The Earth's core, a burning sphere the size of Pluto, has stopped spinning and may even have gone the other way, suggests this study published Monday in Nature Geoscience.

This "planet within a planet" essentially made of iron, some 5,000 km below the surface, is free to move because it floats in the liquid envelope of the outer core.

The exact mechanism of this rotation remains a subject of debate.

Because the little that we know is based on the fine analysis of seismic waves, caused by earthquakes, when they pass through the center of the planet.

Analyzing seismic wave data over the past sixty years, Xiaodong Song and Yi Yang of Peking University concluded that the rotation of the core "almost stopped around 2009 before starting back in the opposite direction". .

"We think the central core is, relative to the Earth's surface, rotating one way and then another, like a seesaw," they told AFP.

“A full cycle (back and forth) of this swing is about seventy years,” they say.

The last rotation change before that of 2009 would have occurred in the early 1970s. The next would take place in the mid-2040s, completing the cycle, according to Chinese researchers.

"Very careful study"

According to them, this rotation would be more or less keyed to changes in the length of the day, tiny variations in the exact time that the Earth needs to rotate on its axis.

To date, there are few indications of an influence of this rotation on what is happening on the earth's surface.

But the two authors are convinced that there are physical links between all the layers that make up the Earth.

"We hope that our research motivates researchers to design and test models that treat the Earth as an integrated dynamic system," they explain.

Independent experts welcomed this research with interest but also with some reserve.

"This is a very careful study done by excellent scientists who used a lot of data," John Vidale, a seismologist at the University of Southern California, told AFP.

But according to him, "none of the existing models explains all the available data really well".

John Vidale published a study last year suggesting that the inner core is oscillating much faster, changing direction about every six years, according to seismic data from two nuclear explosions dating back to the late 1960s and early 1960s. 1970.

A tipping moment close to that indicated by the study of Chinese researchers, "a coincidence", according to the American seismologist.

"Russian dolls"

Another theory, with a solid basis according to Mr.
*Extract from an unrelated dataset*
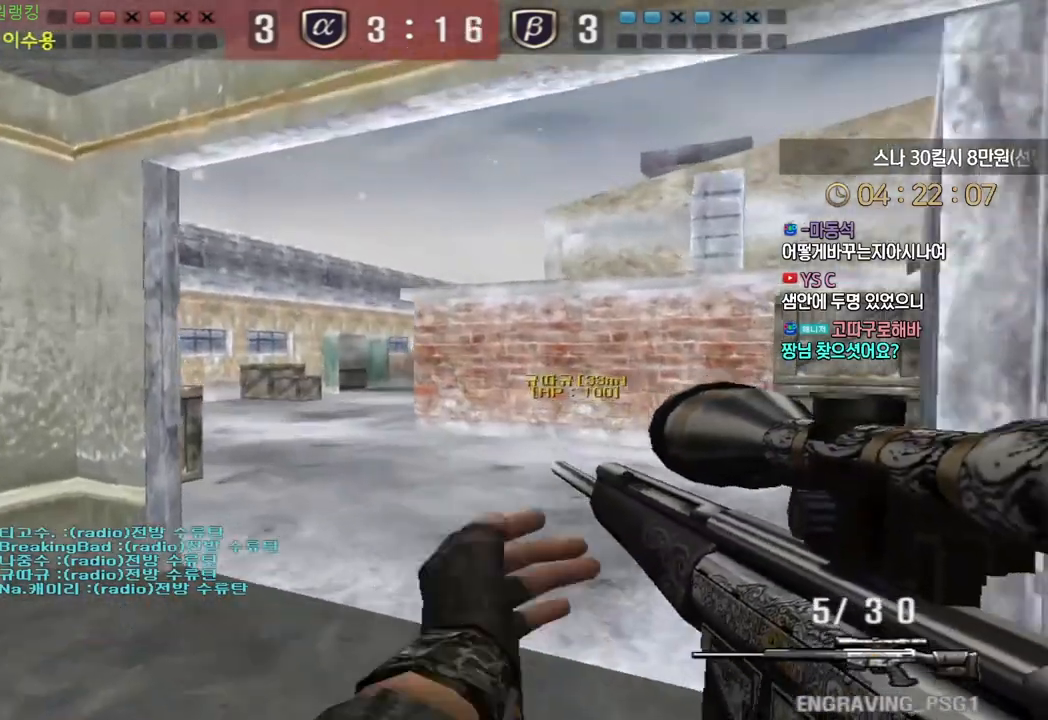
{"keys": ["a", "ctrl", "w"], "events": [[500, "ctrl", "down"]]}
Vidale: the inner core only moved significantly between 2001 and 2013, before stabilizing since.

For Hrvoje Tkalcic, a geophysicist at the Australian National University, the inner core cycle is around 20 to 30 years, rather than the 70 years proposed by the study in Nature Geoscience.

“These mathematical models are probably all incorrect” because even if they explain the observed data, the latter may answer other models yet to be imagined, he says.

The geophysical community therefore has, according to him, every reason to be "divided on this discovery, and the subject to remain controversial".

He likens seismologists to doctors "who study a patient's internal organs with imperfect or limited equipment."

As if we were trying to understand the functioning of the liver only with the help of an ultrasound.

Without the equivalent of a scanner, "our representation of the Earth's interior remains fuzzy," he says, expecting more surprises in this area.

Like the theory that the inner core conceals within it an even smaller sphere of iron, modeled on Russian dolls.